(Dataset items)

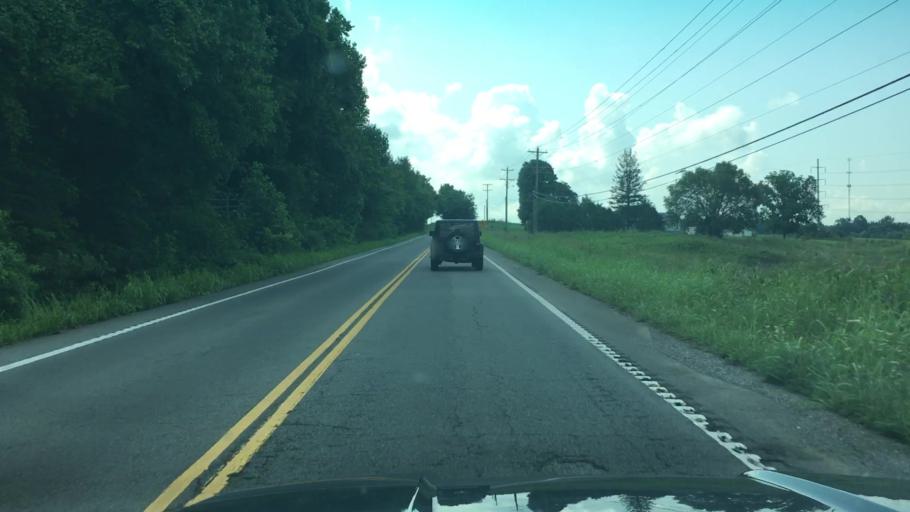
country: US
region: Tennessee
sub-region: Williamson County
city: Nolensville
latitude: 35.8640
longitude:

**REQUIREMENTS**
Please format the lines above as a Markdown table with the columns No. and Line, numbering each row and skipping any blank lines. Leave the pictures out of the answer.

**REPLY**
| No. | Line |
|---|---|
| 1 | country: US |
| 2 | region: Tennessee |
| 3 | sub-region: Williamson County |
| 4 | city: Nolensville |
| 5 | latitude: 35.8640 |
| 6 | longitude: |